Trade and investment Ministers of the G-20 nations, representing 80% of the world economy’s output, three-quarters of trade flows and three-fifths of the population, concluded their deliberations under India’s presidency of the bloc last week. A comprehensive communiqué was scuttled as China and Russia blocked a reference to geopolitical issues arising from the conflict in Ukraine, as has been the case since last year’s G-20 Bali summit. Yet, amid flailing prospects for global trade and investment in the near-term, the G-20 nations did agree to take joint actions to reaffirm the world’s faith in cross-border commerce and investment flows as a route to prosperity and growth for all. The government counted five concrete and action-oriented deliverables from the meet, including a dialogue on global standards to bridge regulatory divergences across countries and a compendium on best practices for mutual recognition of qualifications for professional services such as medicine, law and nursing. Asserting that the trade track outcomes were the most significant so far in the G-20 parleys, Commerce and Industry Minister Piyush Goyal highlighted the other three deliverables as new elements that hold importance for India. A generic framework to map global value chains, essentially to identify the weakest links and mitigate any shocks like those seen during the pandemic, is a good idea that may prove tricky to execute. Digitalisation of trade documents to ease flow of goods and services is welcome, but the principles identified in the pact pertain to paperwork on transactions such as transport, insurance, and storage, “not necessarily” to government filings for cross-border trade.

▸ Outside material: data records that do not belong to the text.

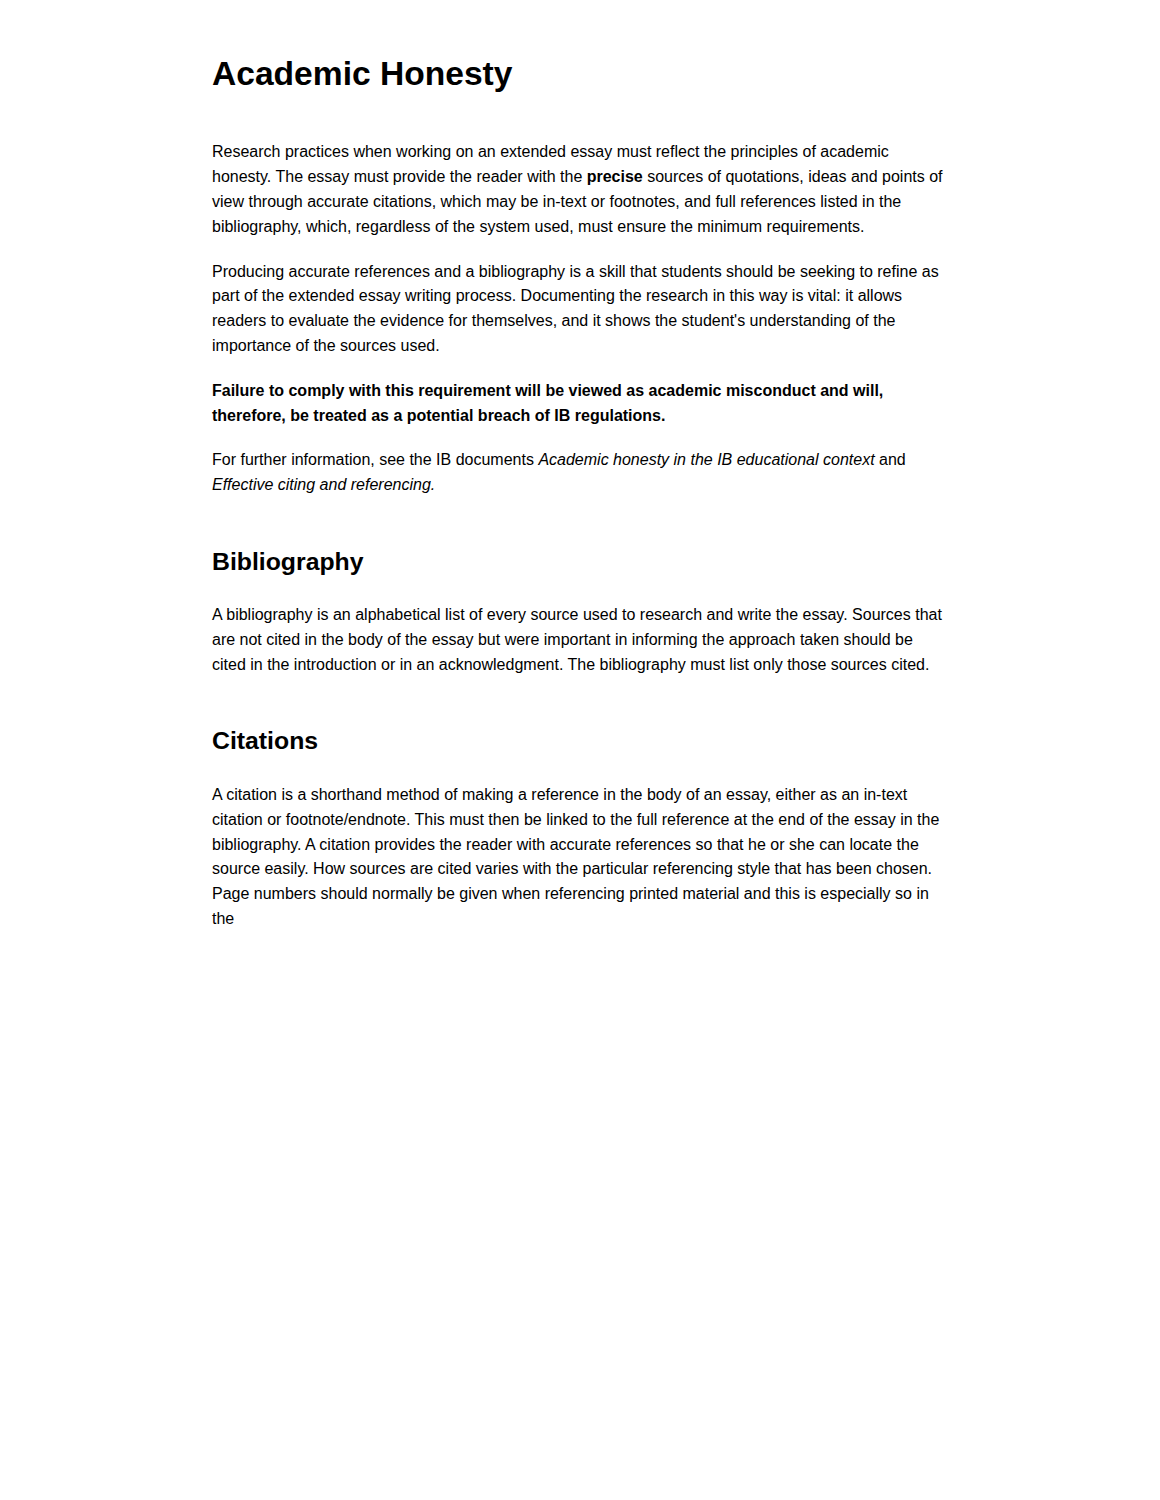Academic Honesty
Research practices when working on an extended essay must reflect the principles of academic honesty. The essay must provide the reader with the precise sources of quotations, ideas and points of view through accurate citations, which may be in-text or footnotes, and full references listed in the bibliography, which, regardless of the system used, must ensure the minimum requirements.
Producing accurate references and a bibliography is a skill that students should be seeking to refine as part of the extended essay writing process. Documenting the research in this way is vital: it allows readers to evaluate the evidence for themselves, and it shows the student's understanding of the importance of the sources used.
Failure to comply with this requirement will be viewed as academic misconduct and will, therefore, be treated as a potential breach of IB regulations.
For further information, see the IB documents Academic honesty in the IB educational context and Effective citing and referencing.
Bibliography
A bibliography is an alphabetical list of every source used to research and write the essay. Sources that are not cited in the body of the essay but were important in informing the approach taken should be cited in the introduction or in an acknowledgment. The bibliography must list only those sources cited.
Citations
A citation is a shorthand method of making a reference in the body of an essay, either as an in-text citation or footnote/endnote. This must then be linked to the full reference at the end of the essay in the bibliography. A citation provides the reader with accurate references so that he or she can locate the source easily. How sources are cited varies with the particular referencing style that has been chosen. Page numbers should normally be given when referencing printed material and this is especially so in the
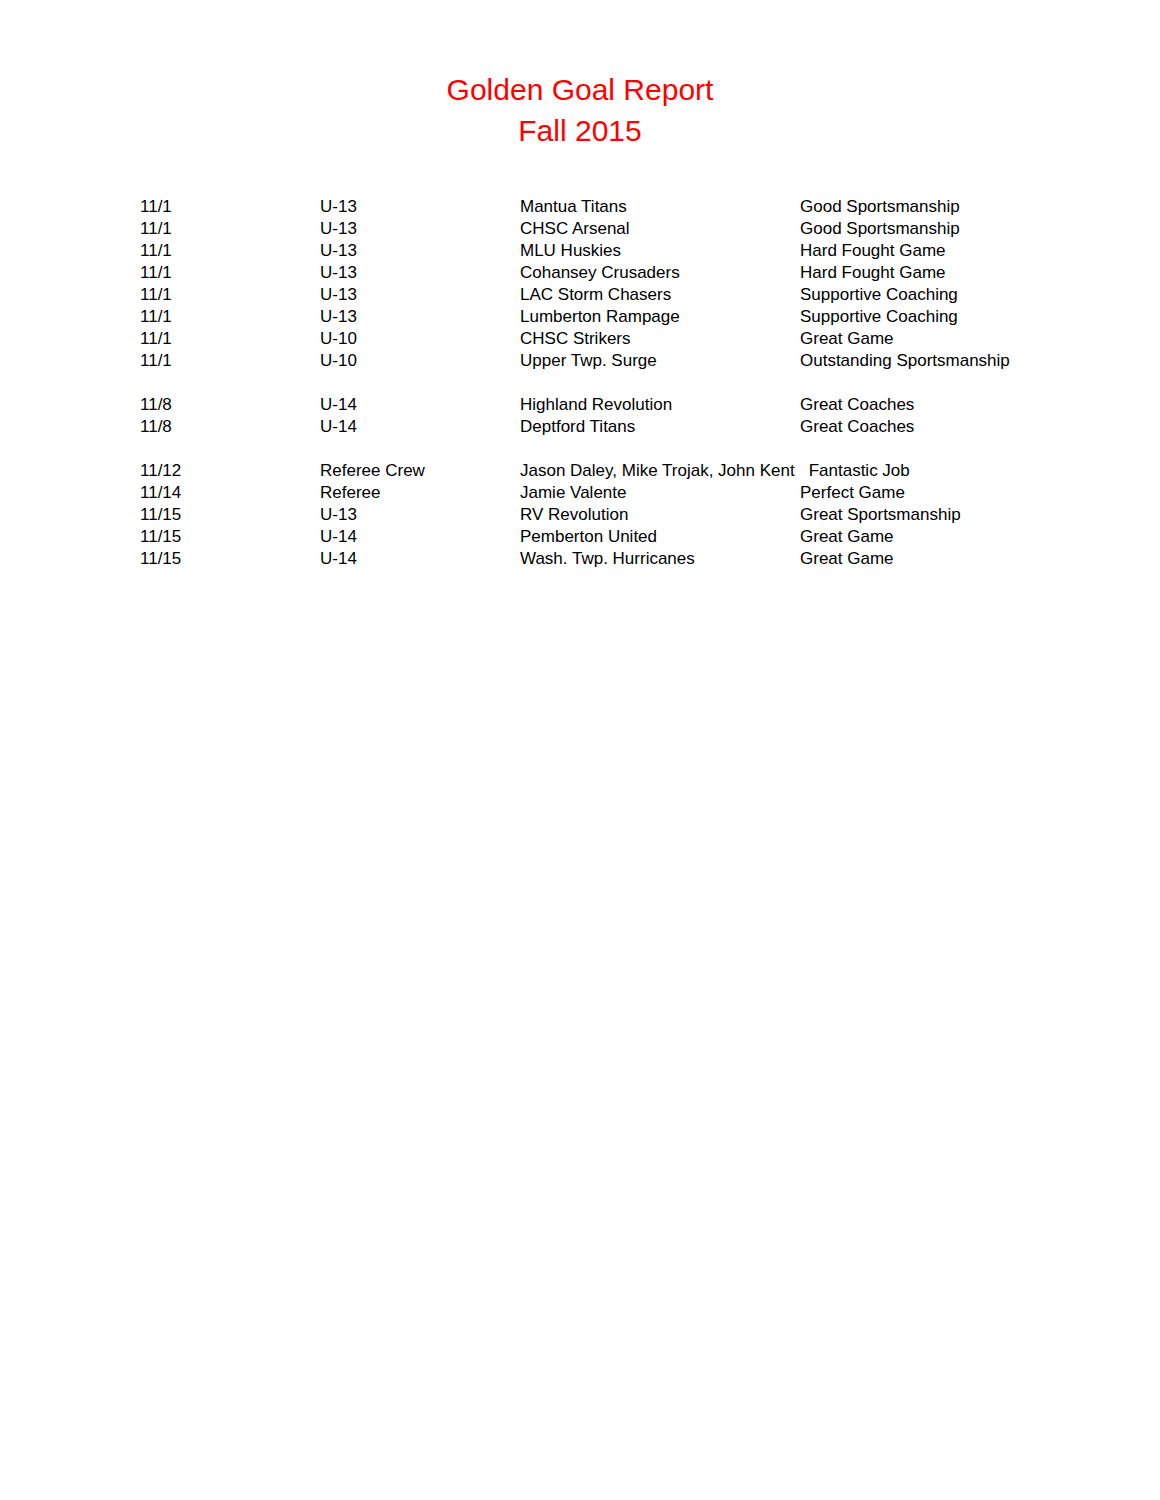Golden Goal Report
Fall 2015
| 11/1 | U-13 | Mantua Titans | Good Sportsmanship |
| 11/1 | U-13 | CHSC Arsenal | Good Sportsmanship |
| 11/1 | U-13 | MLU Huskies | Hard Fought Game |
| 11/1 | U-13 | Cohansey Crusaders | Hard Fought Game |
| 11/1 | U-13 | LAC Storm Chasers | Supportive Coaching |
| 11/1 | U-13 | Lumberton Rampage | Supportive Coaching |
| 11/1 | U-10 | CHSC Strikers | Great Game |
| 11/1 | U-10 | Upper Twp. Surge | Outstanding Sportsmanship |
| 11/8 | U-14 | Highland Revolution | Great Coaches |
| 11/8 | U-14 | Deptford Titans | Great Coaches |
| 11/12 | Referee Crew | Jason Daley, Mike Trojak, John Kent Fantastic Job |
| 11/14 | Referee | Jamie Valente | Perfect Game |
| 11/15 | U-13 | RV Revolution | Great Sportsmanship |
| 11/15 | U-14 | Pemberton United | Great Game |
| 11/15 | U-14 | Wash. Twp. Hurricanes | Great Game |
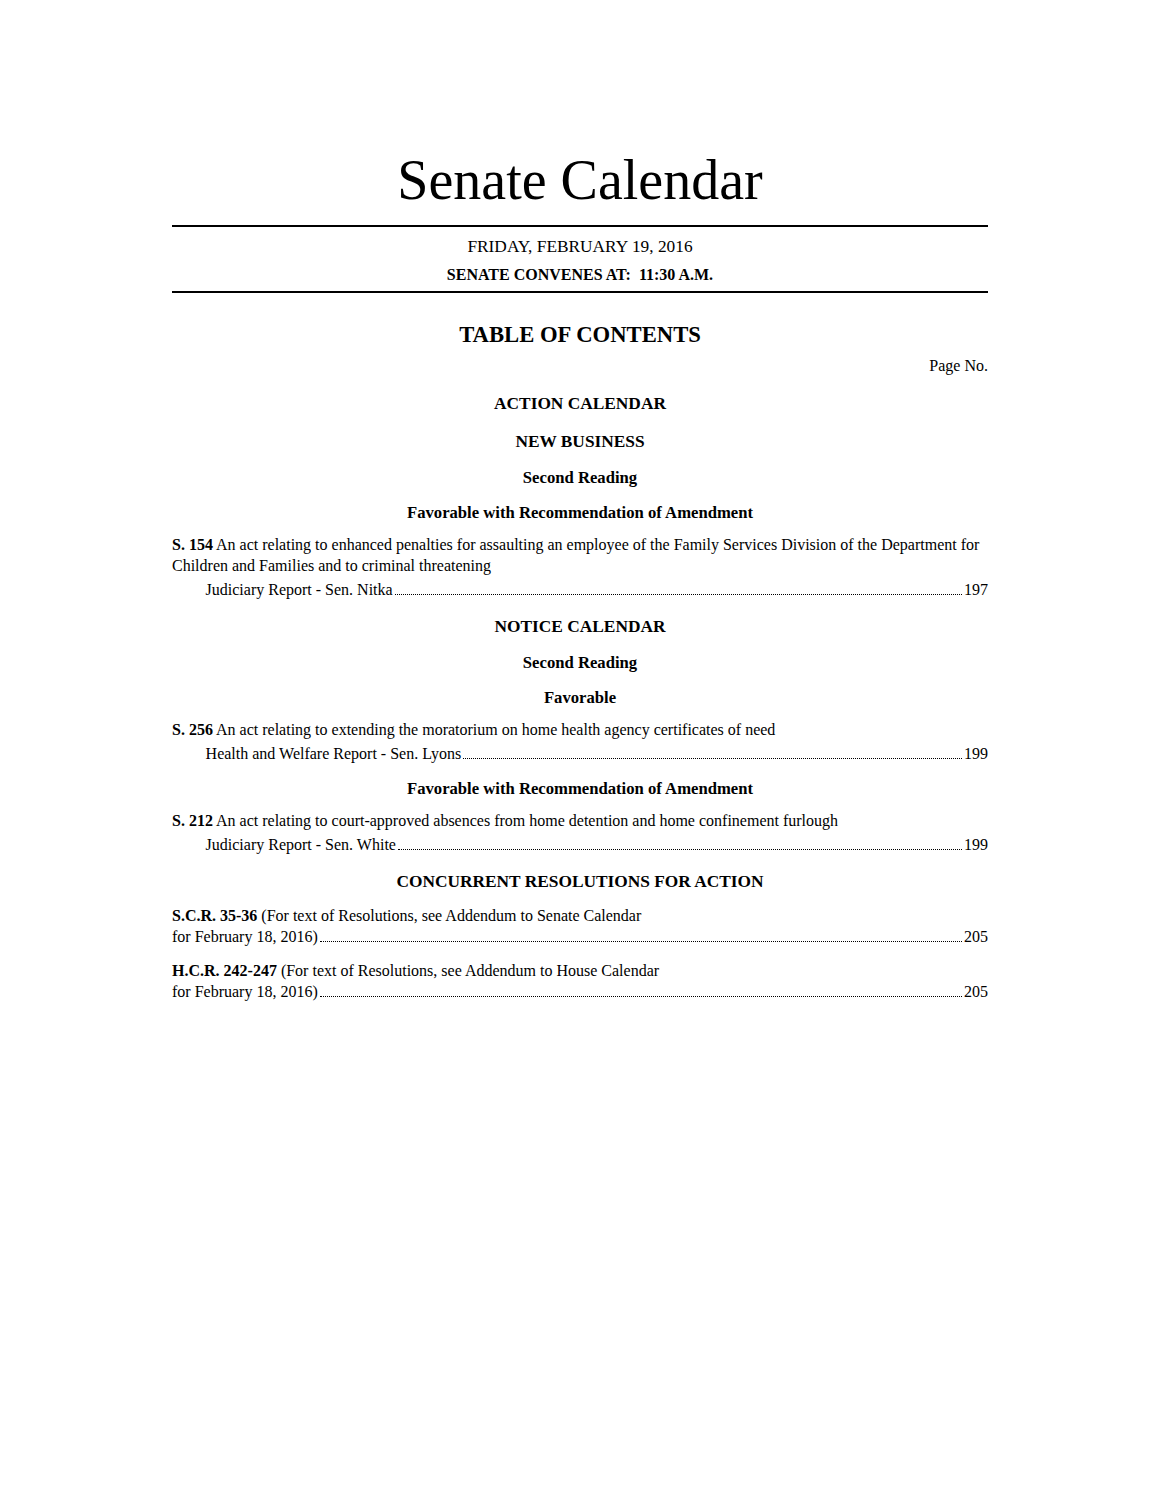Senate Calendar
FRIDAY, FEBRUARY 19, 2016
SENATE CONVENES AT: 11:30 A.M.
TABLE OF CONTENTS
Page No.
ACTION CALENDAR
NEW BUSINESS
Second Reading
Favorable with Recommendation of Amendment
S. 154 An act relating to enhanced penalties for assaulting an employee of the Family Services Division of the Department for Children and Families and to criminal threatening
Judiciary Report - Sen. Nitka 197
NOTICE CALENDAR
Second Reading
Favorable
S. 256 An act relating to extending the moratorium on home health agency certificates of need
Health and Welfare Report - Sen. Lyons 199
Favorable with Recommendation of Amendment
S. 212 An act relating to court-approved absences from home detention and home confinement furlough
Judiciary Report - Sen. White 199
CONCURRENT RESOLUTIONS FOR ACTION
S.C.R. 35-36 (For text of Resolutions, see Addendum to Senate Calendar
for February 18, 2016) 205
H.C.R. 242-247 (For text of Resolutions, see Addendum to House Calendar
for February 18, 2016) 205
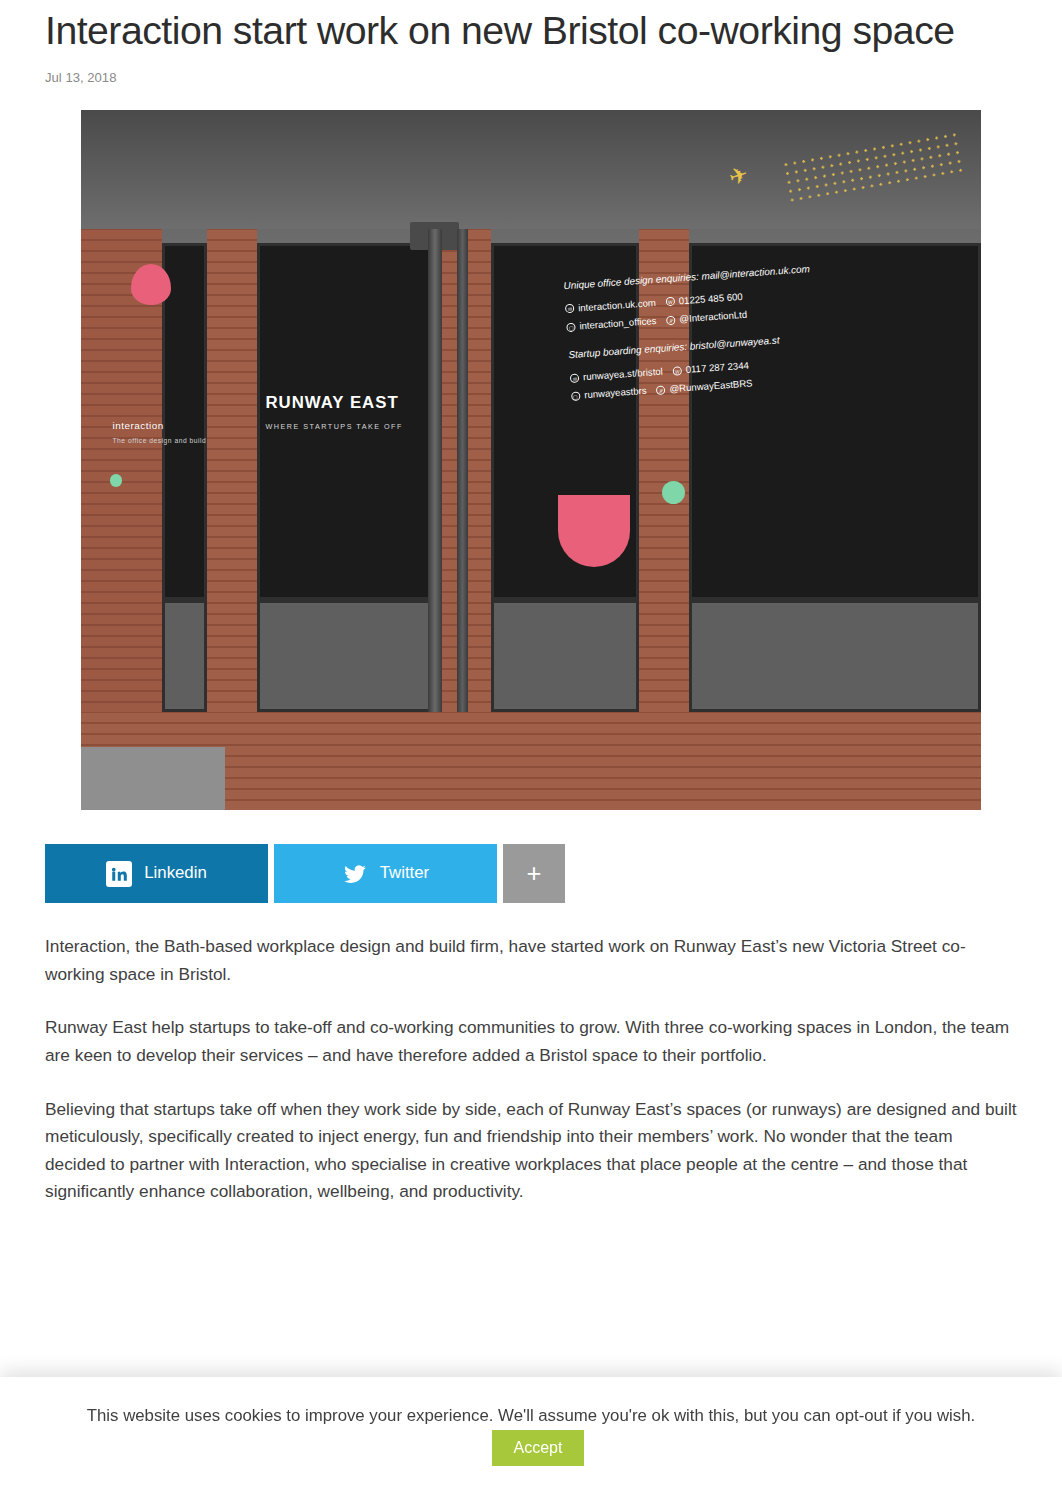Interaction start work on new Bristol co-working space
Jul 13, 2018
✈
interaction The office design and build
RUNWAY EAST WHERE STARTUPS TAKE OFF
Unique office design enquiries: mail@interaction.uk.com
✉ interaction.uk.com W 01225 485 600
▢ interaction_offices 𝒫 @InteractionLtd
Startup boarding enquiries: bristol@runwayea.st
✉ runwayea.st/bristol W 0117 287 2344
▢ runwayeastbrs 𝒫 @RunwayEastBRS
Linkedin Twitter +
Interaction, the Bath-based workplace design and build firm, have started work on Runway East’s new Victoria Street co-working space in Bristol.
Runway East help startups to take-off and co-working communities to grow. With three co-working spaces in London, the team are keen to develop their services – and have therefore added a Bristol space to their portfolio.
Believing that startups take off when they work side by side, each of Runway East’s spaces (or runways) are designed and built meticulously, specifically created to inject energy, fun and friendship into their members’ work. No wonder that the team decided to partner with Interaction, who specialise in creative workplaces that place people at the centre – and those that significantly enhance collaboration, wellbeing, and productivity.
This website uses cookies to improve your experience. We'll assume you're ok with this, but you can opt-out if you wish. Accept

What has been coined as the ‘Jaipur Call for Action to enhance Micro, Small and Medium Enterprises’ (MSMEs’) access to information’ may yield quicker and more tangible results. The International Trade Centre, WTO and UNCTAD, which operate the Global Trade Helpdesk, have been urged to work with G-20 members to upgrade their data portal for businesses and bridge the “information asymmetry” that often hinders small players. This resonates with Prime Minister Narendra Modi’s plea that G-20 Ministers strive to help MSMEs which account for 60%-70% of employment and 50% of the global GDP, integrate with global value chains as empowering them translates to societal empowerment. India, on its part, must also consider steps to bolster the capacity of its small enterprises. For one, its nudge for greenfield investments through productivity-linked incentives across sectors, can be tweaked to create a separate window for fresh outlays by MSMEs that cannot qualify for incentives based on larger investments. Moreover, bureaucratic red tape may have turned into a ‘red carpet’ for some large investors, but for smaller firms, getting a project off the ground is not easy yet.